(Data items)
_ _ _
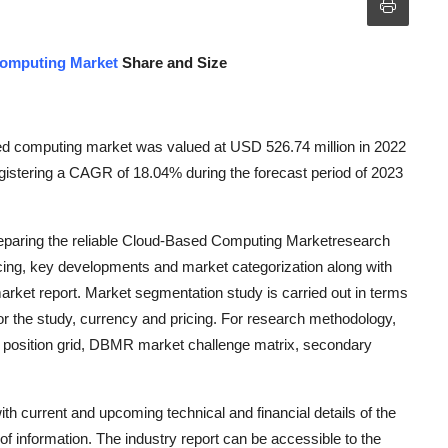
omputing Market
Share and Size
ed computing market was valued at USD 526.74 million in 2022
gistering a CAGR of 18.04% during the forecast period of 2023
reparing the reliable Cloud-Based Computing Marketresearch
ricing, key developments and market categorization along with
arket report. Market segmentation study is carried out in terms
r the study, currency and pricing. For research methodology,
 position grid, DBMR market challenge matrix, secondary
 current and upcoming technical and financial details of the
f information. The industry report can be accessible to the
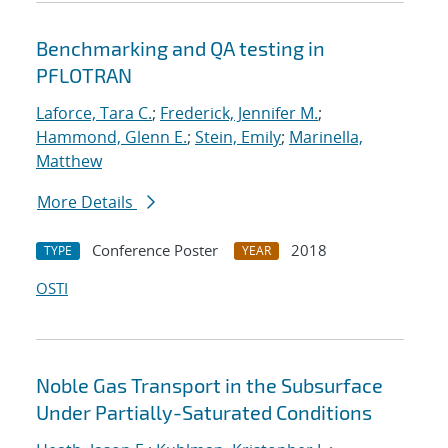
Benchmarking and QA testing in
PFLOTRAN
Laforce, Tara C.
;
Frederick, Jennifer M.
;
Hammond, Glenn E.
;
Stein, Emily
;
Marinella,
Matthew
More Details
Conference Poster
2018
TYPE
YEAR
OSTI
Noble Gas Transport in the Subsurface
Under Partially-Saturated Conditions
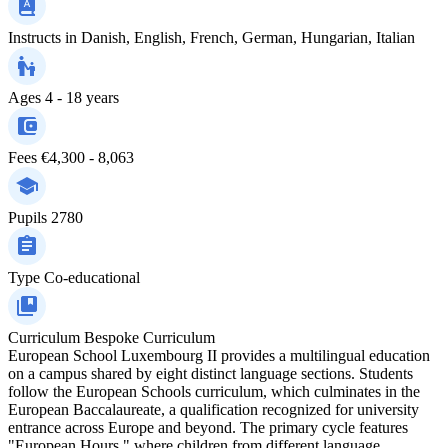
Instructs in
Danish, English, French, German, Hungarian, Italian
Ages
4 - 18 years
Fees
€4,300 - 8,063
Pupils
2780
Type
Co-educational
Curriculum
Bespoke Curriculum
European School Luxembourg II provides a multilingual education
on a campus shared by eight distinct language sections. Students
follow the European Schools curriculum, which culminates in the
European Baccalaureate, a qualification recognized for university
entrance across Europe and beyond. The primary cycle features
"European Hours," where children from different language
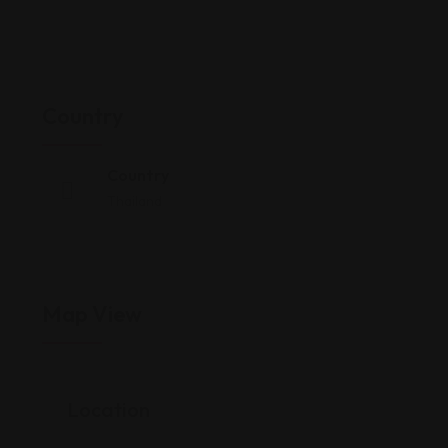
Country
Country
Thailand
Map View
Location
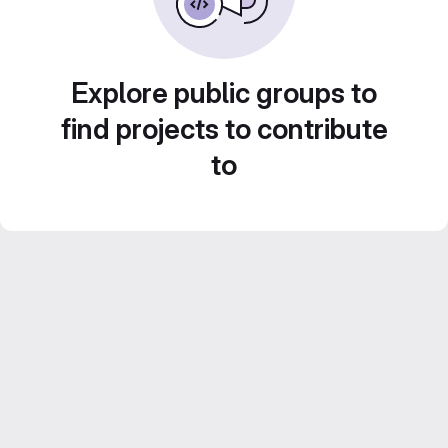
Explore public groups to
find projects to contribute
to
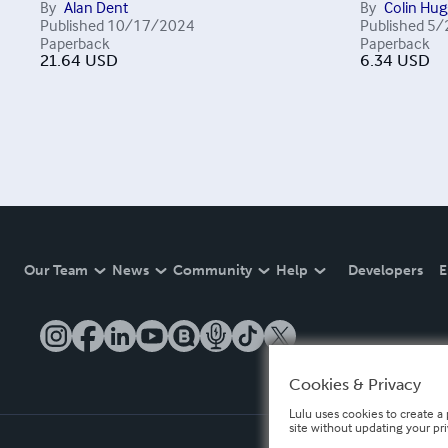
By
Alan Dent
By
Colin Hug
Published
10/17/2024
Published
5/
Paperback
Paperback
21.64
USD
6.34
USD
Our Team
News
Community
Help
Developers
E
Cookies & Privacy
Lulu uses cookies to create a 
site without updating your pr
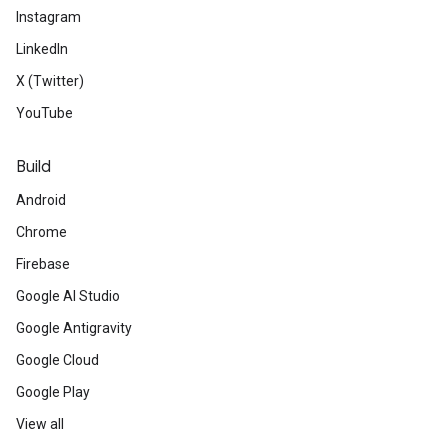
Instagram
LinkedIn
X (Twitter)
YouTube
Build
Android
Chrome
Firebase
Google AI Studio
Google Antigravity
Google Cloud
Google Play
View all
_ _ _
▶ [Task directions]: Filter the data and copy out every line that holds the string "European". Case counts.

▶ [Reply to the exercise]:
European School Luxembourg II provides a multilingual education
follow the European Schools curriculum, which culminates in the
European Baccalaureate, a qualification recognized for university
"European Hours," where children from different language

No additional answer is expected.